Он признает, что события развиваются гораздо стремительнее, чем он планировал. Раздражение нарастает. Он уже начинает терять самоконтроль. Сара права. Трещины
Он знает, что с Сарой все будет иначе. Изысканно, пикантно, остро. Ему все сложнее оттягивать тот миг, когда фантазия обратится в реальность. Он находится под таким давлением. Ее телевизионные обращения к нему столь угрожающи, что он едва сдерживается.
Он так надеялся, что Эмма поможет ему снять напряжение. Но она его явно разочаровывает. Похоже, и она обманет его ожидания. Как и те, другие. Но, как бы то ни было, он должен закончить то, что начал. Лишь бы только это пошло на пользу Эмме.
Пока он поглаживает свой член, Эмма вовсю старается. Но он не обращает на нее внимания, он думает о Саре. Представляет себе их последний вечер. Сара неповторима. Ему это абсолютно ясно. В его жизни давно уже не было столь удивительной женщины.
Он приглушает звук, так что голос Сары становится шепотом. Из гостиной доносится мелодия «Голубой рапсодии».
Ромео крепко зажмуривается, в то время как знакомые крики резонируют в его голове, заглушая и голос Сары, и музыку.
И вновь, как всегда, сожаление смешивается с яростью. Все произошло совсем не так, как должно было. Если бы только она оставалась верна ему. Если бы только не наговорила ему столько мерзостей в последний день их встречи.
Рот его кривится.
Ненависть комом встает в горле.
Он смахивает слезы.
Он нажимает кнопку паузы. Лицо Сары застывает на телеэкране. Ее образ наполняет его надеждой. И любовью.
Он чувствует себя полным силы. Он полностью себя контролирует. Все вернулось на круги своя. Все так и должно быть.

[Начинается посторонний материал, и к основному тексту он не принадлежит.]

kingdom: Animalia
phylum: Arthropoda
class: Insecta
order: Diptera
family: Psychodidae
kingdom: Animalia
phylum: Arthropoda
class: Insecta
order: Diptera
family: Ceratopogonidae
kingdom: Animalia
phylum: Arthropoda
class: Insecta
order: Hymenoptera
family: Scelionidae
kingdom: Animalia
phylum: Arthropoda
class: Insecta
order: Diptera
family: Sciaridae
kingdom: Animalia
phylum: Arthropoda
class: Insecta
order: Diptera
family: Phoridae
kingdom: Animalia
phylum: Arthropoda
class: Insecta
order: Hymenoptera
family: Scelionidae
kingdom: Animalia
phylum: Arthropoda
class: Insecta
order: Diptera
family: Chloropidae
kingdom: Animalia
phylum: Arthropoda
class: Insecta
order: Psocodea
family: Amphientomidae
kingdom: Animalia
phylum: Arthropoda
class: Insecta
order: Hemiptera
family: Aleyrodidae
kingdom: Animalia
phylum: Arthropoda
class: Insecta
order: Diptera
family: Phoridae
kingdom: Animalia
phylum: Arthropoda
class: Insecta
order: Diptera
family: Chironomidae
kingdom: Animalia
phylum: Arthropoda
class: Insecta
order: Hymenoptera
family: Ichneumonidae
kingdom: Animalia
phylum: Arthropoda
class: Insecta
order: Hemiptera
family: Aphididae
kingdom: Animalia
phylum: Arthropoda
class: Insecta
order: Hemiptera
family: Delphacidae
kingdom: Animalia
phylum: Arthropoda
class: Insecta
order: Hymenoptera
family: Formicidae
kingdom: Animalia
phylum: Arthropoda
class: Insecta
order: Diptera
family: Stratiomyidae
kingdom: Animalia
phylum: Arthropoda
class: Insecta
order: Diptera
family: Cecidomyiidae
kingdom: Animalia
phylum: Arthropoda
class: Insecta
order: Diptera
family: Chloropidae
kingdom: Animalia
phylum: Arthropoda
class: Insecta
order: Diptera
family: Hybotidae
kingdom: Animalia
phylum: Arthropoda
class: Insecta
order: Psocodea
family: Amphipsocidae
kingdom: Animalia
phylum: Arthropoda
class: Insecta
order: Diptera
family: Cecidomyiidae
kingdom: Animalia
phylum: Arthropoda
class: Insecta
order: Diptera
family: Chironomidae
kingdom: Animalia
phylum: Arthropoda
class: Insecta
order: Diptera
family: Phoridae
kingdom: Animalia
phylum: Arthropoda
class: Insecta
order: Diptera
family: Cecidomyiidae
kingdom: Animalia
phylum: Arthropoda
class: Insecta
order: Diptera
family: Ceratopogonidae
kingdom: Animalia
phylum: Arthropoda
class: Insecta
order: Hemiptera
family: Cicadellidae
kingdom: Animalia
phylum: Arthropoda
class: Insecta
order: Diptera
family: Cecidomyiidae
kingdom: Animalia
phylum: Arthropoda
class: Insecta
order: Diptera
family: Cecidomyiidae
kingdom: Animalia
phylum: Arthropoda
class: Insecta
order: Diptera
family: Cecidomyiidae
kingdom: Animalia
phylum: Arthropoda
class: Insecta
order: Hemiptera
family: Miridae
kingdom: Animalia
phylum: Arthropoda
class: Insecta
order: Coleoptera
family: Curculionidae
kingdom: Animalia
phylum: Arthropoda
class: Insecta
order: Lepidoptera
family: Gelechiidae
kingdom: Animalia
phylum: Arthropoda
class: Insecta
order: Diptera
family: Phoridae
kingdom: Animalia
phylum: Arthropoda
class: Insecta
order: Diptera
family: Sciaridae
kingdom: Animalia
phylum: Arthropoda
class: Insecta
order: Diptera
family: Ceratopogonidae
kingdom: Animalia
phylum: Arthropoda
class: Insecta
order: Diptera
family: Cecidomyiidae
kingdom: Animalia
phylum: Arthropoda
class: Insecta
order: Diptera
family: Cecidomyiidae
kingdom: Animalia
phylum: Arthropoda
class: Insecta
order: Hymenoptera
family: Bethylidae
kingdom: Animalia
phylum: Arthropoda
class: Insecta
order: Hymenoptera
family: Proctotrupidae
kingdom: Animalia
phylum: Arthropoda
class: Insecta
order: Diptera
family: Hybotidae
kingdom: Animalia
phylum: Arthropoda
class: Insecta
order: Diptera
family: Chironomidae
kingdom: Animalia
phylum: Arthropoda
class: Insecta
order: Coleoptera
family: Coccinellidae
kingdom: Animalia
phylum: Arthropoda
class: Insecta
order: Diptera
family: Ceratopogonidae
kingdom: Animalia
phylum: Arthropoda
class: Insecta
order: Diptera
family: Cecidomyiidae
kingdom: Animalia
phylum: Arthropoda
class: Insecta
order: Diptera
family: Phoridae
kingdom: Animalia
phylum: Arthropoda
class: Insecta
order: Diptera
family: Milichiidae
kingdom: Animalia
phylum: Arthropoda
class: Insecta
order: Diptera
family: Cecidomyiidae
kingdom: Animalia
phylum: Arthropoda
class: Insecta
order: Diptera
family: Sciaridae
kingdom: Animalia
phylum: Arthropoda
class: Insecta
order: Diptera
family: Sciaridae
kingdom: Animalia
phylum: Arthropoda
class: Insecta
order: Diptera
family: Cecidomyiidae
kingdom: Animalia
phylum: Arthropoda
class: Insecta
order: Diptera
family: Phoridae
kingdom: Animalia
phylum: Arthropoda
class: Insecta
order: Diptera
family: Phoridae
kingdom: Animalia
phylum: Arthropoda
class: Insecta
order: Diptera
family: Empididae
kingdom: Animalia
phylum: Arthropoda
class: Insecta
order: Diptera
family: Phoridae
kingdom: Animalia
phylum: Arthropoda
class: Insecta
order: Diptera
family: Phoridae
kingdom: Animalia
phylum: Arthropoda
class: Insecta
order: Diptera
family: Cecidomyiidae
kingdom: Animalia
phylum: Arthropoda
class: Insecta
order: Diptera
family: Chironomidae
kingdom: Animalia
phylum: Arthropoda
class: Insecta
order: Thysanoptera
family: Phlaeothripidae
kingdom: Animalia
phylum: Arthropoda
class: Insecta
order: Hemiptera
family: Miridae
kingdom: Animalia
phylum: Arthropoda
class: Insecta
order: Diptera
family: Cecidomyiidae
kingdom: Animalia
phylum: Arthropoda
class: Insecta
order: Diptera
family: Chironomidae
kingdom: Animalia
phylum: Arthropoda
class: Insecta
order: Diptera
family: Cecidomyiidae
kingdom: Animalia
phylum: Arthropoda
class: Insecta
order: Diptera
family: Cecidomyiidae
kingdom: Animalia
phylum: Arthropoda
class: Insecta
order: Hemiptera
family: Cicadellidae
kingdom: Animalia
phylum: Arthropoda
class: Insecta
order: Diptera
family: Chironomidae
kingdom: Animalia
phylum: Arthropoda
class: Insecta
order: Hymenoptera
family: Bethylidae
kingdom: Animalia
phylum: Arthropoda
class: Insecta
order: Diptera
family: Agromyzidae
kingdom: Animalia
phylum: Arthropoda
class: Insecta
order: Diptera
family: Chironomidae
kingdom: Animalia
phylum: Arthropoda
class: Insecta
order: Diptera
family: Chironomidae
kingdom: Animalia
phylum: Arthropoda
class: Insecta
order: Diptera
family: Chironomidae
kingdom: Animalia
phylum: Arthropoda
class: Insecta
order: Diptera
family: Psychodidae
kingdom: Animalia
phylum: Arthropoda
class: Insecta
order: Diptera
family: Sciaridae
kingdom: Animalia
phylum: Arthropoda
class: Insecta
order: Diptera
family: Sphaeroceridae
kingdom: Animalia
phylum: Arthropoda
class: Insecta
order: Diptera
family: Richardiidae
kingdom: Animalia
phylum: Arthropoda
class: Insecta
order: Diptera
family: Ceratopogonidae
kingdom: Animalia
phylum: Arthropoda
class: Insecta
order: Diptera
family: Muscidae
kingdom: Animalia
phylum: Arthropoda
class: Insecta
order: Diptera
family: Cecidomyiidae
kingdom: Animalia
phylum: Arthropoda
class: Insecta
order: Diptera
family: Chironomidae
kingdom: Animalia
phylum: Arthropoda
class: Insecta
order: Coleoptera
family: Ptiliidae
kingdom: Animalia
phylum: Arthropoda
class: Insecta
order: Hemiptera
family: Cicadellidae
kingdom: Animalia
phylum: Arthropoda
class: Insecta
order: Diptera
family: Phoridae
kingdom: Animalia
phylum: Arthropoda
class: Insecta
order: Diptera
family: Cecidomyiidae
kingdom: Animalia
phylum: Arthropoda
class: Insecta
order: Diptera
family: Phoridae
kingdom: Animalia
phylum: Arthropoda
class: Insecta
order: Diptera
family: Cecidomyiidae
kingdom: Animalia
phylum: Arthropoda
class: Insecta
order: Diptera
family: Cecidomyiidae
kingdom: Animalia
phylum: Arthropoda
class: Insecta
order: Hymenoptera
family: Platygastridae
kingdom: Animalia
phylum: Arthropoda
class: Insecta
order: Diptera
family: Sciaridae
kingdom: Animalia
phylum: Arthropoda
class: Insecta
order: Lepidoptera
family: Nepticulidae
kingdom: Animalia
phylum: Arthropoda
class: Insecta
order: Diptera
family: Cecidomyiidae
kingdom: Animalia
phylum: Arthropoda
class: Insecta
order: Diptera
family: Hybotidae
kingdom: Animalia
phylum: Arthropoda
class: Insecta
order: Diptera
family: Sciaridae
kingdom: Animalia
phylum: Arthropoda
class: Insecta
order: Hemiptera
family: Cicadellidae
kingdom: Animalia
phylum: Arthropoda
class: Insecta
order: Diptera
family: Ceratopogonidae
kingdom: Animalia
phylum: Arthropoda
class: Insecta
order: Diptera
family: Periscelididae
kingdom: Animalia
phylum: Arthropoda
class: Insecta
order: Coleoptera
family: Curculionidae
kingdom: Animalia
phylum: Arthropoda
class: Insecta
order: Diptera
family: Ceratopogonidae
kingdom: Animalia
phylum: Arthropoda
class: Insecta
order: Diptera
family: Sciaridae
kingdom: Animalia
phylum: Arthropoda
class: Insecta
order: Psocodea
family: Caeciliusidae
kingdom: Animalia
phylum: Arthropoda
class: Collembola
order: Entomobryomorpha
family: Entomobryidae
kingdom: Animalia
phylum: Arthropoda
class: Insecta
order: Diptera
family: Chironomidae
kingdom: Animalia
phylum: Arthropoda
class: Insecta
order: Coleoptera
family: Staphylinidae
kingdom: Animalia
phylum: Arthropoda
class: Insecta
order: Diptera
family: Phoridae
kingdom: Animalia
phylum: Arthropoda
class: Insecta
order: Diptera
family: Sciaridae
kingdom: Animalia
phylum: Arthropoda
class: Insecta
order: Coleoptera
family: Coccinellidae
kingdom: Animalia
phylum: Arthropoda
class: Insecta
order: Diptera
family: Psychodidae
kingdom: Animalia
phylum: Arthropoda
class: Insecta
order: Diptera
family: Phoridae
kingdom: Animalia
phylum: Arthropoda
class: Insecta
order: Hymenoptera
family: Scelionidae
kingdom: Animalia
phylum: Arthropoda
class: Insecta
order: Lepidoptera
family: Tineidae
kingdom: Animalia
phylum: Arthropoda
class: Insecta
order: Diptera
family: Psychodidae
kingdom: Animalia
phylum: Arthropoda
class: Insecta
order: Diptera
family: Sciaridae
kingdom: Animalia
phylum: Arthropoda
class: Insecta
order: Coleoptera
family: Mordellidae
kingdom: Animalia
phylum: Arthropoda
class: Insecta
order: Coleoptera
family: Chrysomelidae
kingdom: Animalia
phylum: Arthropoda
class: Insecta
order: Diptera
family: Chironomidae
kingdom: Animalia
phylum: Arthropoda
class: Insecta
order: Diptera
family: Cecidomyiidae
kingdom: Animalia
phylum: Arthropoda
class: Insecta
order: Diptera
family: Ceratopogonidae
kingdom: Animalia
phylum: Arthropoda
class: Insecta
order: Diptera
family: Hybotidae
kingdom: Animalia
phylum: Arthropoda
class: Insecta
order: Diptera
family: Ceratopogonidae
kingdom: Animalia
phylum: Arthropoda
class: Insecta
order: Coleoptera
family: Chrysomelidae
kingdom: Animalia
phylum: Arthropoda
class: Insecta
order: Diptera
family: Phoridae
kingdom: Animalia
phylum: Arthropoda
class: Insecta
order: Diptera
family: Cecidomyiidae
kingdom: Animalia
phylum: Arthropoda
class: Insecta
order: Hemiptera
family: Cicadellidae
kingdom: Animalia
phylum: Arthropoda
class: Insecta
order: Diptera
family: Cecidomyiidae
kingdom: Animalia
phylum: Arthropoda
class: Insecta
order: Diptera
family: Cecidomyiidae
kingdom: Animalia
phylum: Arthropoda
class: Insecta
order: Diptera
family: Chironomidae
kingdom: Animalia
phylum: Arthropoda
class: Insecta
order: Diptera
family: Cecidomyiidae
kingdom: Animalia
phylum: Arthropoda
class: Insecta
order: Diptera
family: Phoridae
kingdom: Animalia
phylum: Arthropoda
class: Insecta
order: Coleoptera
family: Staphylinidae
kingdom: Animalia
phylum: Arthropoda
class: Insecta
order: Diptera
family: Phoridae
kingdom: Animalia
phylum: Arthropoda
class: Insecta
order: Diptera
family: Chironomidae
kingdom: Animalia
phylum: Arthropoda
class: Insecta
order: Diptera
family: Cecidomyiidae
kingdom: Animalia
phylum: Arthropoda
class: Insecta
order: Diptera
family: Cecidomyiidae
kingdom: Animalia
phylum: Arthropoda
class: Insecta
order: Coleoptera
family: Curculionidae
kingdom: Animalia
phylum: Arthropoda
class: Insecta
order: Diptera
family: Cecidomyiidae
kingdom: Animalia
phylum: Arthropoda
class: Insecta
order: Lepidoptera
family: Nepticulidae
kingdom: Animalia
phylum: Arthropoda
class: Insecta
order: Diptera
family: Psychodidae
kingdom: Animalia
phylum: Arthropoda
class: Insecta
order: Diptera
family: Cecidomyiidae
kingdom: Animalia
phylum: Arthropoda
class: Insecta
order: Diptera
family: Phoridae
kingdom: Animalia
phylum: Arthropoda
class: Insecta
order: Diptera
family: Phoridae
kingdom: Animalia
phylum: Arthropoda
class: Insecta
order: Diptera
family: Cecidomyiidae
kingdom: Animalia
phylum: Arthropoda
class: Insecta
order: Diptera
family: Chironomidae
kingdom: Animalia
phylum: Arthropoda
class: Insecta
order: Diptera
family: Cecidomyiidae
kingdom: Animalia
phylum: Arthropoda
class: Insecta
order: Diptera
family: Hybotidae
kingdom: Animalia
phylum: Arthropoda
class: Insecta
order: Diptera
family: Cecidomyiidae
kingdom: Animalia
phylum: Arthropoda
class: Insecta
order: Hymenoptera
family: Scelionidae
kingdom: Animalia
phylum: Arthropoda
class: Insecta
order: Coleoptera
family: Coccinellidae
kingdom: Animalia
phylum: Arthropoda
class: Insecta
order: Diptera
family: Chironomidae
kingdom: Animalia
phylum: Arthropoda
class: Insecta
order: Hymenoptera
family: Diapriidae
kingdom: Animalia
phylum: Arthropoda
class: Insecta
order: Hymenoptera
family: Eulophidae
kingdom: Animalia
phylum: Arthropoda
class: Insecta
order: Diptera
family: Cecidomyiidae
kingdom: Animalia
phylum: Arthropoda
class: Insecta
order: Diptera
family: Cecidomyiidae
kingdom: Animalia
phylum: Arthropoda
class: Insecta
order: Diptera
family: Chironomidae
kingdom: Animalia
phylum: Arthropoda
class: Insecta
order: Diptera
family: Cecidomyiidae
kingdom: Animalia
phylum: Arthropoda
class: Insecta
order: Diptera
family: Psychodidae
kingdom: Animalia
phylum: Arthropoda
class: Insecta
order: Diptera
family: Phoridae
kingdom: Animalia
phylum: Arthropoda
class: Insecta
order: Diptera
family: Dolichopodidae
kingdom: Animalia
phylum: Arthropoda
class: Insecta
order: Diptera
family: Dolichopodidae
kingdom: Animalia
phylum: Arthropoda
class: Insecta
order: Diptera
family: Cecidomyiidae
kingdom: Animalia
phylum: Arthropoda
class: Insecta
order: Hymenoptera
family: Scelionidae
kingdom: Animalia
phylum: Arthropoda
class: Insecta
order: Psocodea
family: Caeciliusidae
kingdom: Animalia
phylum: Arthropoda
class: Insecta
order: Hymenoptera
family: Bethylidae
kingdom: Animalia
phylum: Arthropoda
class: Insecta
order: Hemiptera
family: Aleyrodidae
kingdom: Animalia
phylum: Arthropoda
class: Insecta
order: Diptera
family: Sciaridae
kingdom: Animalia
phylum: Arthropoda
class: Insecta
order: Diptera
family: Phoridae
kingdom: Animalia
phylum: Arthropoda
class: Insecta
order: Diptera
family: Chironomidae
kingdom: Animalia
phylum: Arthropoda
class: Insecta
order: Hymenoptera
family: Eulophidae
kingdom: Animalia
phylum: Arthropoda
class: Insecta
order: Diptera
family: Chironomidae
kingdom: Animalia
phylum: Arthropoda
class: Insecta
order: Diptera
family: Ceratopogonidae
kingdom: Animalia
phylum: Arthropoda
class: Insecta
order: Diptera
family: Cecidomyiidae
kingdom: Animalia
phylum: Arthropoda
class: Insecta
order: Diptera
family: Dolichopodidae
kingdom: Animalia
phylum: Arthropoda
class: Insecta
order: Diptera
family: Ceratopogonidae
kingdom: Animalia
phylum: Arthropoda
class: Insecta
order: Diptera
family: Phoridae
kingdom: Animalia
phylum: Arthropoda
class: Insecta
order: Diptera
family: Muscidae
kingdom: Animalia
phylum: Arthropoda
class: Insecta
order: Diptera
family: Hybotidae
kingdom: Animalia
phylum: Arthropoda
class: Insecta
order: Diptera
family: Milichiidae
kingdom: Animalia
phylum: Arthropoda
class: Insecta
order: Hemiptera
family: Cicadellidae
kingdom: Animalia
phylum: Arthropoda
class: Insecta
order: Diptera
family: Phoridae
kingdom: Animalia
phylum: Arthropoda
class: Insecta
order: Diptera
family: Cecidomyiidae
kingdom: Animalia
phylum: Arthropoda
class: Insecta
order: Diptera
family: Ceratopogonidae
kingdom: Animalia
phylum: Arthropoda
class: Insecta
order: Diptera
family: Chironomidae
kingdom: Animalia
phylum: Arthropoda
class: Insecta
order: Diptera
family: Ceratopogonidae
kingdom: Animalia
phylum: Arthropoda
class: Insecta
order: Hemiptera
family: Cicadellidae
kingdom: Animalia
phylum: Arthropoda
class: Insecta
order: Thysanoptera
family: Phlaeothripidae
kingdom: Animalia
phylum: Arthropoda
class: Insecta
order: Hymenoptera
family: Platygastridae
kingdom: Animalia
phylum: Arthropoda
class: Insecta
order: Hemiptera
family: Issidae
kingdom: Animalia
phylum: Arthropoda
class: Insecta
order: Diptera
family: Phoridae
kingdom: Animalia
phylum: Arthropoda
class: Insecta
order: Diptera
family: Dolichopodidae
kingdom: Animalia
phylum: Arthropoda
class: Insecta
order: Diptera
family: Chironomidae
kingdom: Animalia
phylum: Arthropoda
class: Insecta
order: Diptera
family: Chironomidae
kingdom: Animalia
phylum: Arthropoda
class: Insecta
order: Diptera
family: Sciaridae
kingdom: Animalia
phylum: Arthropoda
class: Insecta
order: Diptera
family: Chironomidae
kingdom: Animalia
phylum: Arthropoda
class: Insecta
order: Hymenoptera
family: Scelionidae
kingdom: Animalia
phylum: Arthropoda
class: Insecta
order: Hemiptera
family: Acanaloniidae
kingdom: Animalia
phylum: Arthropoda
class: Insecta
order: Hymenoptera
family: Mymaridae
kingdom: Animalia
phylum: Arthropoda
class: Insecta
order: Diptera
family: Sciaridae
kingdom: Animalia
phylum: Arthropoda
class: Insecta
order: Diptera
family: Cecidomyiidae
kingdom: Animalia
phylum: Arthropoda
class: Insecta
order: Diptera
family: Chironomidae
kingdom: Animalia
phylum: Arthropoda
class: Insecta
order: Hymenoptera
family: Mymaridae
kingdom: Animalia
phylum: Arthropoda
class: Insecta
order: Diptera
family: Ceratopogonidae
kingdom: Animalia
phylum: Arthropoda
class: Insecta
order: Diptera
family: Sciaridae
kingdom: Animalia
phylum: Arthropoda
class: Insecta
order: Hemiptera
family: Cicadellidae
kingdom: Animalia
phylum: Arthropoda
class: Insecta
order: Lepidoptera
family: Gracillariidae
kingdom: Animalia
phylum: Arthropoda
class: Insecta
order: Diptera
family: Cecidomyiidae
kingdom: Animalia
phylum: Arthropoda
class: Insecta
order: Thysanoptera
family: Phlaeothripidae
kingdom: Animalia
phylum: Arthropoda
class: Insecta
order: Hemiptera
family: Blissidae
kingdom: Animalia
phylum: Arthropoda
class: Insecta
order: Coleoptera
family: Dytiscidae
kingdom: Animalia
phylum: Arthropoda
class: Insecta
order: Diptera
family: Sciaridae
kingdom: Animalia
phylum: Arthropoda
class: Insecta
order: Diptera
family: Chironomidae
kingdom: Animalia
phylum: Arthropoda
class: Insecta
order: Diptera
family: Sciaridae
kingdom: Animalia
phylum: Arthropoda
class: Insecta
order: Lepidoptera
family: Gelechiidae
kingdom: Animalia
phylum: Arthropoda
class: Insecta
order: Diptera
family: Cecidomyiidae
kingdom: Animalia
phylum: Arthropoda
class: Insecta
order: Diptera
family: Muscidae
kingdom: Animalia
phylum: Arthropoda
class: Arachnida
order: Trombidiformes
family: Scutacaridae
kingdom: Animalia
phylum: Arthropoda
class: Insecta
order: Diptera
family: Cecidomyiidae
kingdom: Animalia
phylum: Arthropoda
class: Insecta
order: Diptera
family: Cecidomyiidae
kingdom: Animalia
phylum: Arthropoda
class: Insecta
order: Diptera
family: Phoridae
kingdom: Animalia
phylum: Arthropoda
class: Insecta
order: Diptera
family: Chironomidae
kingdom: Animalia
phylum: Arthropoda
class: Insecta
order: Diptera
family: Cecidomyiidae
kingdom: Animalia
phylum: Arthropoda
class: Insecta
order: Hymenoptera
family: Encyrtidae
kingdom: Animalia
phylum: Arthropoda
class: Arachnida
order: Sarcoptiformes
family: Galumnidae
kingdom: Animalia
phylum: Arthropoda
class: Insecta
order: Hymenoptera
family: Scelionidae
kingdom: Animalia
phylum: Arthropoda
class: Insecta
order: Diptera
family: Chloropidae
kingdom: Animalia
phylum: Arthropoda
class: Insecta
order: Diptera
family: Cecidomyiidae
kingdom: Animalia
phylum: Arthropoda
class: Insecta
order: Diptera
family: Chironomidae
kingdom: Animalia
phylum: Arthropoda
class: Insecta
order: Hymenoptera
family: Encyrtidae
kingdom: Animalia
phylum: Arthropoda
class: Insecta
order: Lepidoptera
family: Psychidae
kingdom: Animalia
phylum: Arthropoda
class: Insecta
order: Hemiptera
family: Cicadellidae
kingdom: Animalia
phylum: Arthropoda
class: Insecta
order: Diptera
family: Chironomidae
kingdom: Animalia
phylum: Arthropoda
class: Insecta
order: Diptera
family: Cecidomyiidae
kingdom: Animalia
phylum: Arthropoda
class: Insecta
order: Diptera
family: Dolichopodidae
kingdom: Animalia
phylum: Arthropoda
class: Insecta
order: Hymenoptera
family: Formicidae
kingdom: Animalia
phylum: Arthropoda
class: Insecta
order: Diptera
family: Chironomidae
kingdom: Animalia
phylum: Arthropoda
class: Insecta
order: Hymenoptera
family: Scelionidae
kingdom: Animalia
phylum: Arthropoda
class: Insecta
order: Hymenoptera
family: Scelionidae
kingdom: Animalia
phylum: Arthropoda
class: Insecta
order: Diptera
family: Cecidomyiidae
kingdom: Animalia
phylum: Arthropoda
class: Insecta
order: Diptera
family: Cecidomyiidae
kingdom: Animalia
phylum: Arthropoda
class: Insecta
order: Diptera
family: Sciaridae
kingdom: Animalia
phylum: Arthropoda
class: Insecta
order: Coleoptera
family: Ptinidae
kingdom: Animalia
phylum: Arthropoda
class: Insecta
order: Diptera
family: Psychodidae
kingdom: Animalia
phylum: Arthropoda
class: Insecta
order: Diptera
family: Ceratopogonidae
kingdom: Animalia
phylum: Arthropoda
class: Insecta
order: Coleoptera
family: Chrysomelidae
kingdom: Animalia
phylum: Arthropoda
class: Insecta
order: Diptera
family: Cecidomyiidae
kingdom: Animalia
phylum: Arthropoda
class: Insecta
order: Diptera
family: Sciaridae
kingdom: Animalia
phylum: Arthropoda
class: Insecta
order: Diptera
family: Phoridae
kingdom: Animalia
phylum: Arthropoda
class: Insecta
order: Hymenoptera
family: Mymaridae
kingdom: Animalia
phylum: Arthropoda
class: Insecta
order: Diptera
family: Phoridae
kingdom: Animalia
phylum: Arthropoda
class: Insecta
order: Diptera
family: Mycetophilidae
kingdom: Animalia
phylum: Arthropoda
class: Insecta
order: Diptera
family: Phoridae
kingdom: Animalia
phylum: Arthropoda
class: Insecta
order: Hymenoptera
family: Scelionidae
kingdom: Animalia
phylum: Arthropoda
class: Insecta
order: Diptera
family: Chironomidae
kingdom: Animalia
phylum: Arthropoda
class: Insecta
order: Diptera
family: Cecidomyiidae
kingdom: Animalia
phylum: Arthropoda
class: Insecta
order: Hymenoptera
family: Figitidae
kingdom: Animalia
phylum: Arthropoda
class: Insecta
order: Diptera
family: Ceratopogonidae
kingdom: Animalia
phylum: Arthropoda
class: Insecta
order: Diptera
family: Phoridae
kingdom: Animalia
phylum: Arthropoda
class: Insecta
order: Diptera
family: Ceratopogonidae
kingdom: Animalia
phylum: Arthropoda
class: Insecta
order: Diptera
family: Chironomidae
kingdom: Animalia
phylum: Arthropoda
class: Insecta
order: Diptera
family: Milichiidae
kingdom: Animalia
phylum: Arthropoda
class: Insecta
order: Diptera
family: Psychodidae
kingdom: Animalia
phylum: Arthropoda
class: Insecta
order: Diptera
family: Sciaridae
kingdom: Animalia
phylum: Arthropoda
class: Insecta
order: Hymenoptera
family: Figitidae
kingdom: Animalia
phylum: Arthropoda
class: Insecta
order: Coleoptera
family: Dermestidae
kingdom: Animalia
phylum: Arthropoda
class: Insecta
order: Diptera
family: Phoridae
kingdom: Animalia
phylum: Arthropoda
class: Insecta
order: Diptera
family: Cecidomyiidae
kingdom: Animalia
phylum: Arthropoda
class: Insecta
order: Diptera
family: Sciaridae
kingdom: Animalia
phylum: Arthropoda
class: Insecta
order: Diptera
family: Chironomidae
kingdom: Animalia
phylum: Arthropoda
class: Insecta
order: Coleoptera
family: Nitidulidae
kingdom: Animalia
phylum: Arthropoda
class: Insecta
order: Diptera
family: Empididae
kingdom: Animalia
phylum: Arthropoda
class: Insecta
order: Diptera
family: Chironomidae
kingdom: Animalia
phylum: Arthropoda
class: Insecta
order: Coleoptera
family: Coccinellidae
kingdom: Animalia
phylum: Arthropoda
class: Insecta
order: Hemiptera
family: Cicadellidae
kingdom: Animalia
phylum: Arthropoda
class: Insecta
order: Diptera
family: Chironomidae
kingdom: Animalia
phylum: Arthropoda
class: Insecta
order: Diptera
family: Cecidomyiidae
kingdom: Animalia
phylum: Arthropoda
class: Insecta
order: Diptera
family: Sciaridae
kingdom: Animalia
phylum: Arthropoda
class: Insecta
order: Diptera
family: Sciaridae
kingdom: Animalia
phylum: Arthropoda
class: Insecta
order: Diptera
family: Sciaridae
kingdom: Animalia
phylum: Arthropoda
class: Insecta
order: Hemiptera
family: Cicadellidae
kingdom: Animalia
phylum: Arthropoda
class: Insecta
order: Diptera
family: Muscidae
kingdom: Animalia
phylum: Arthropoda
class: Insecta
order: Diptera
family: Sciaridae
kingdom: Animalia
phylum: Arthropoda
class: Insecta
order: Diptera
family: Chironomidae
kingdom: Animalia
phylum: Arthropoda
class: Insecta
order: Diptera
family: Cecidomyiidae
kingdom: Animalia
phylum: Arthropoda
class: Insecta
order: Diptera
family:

Он опускается на ковер, наклоняется к своей пленнице. Хватает за густые темные волосы, поднимает ей голову. Она истекает слюной и кровью. Лицо ее так обезображено кровоподтеками, что едва узнаваемо.
— Может, еще бокал шампанского, Эмма? Так легче смотреть на мир.
Он тянется к бутылке «Перрье-Жуйе», наполняет оба бокала. Рядом с бутылкой лежит разделочный нож из кухни Эммы, в его сверкающем лезвии отражаются мерцающие свечи.
Звонит телефон.
Ты уже не жилец на свете. Я скорблю и радуюсь одновременно.
20
— Как ты себя чувствуешь? — заботливо спросил Берни, когда утром следующего дня Сара, в его пижаме, выползла на кухню.
Она налила себе чашку кофе.
— Как я выгляжу?
— Ужасно.
— А чувствую себя еще хуже.
— Я думаю, — понимающе заметил Берни. — Но это хорошо, что ты все вспомнила, Сара. В конце концов…
Она сердито посмотрела на него.
— Знаешь, какого чувства во мне сейчас в избытке? Злости. Я злюсь на отца. На Ромео. На Джона.
— На Джона?
— Аллегро. И на Майка Вагнера, и на всю их
— Я уверен, что они делают все возможное, Сара…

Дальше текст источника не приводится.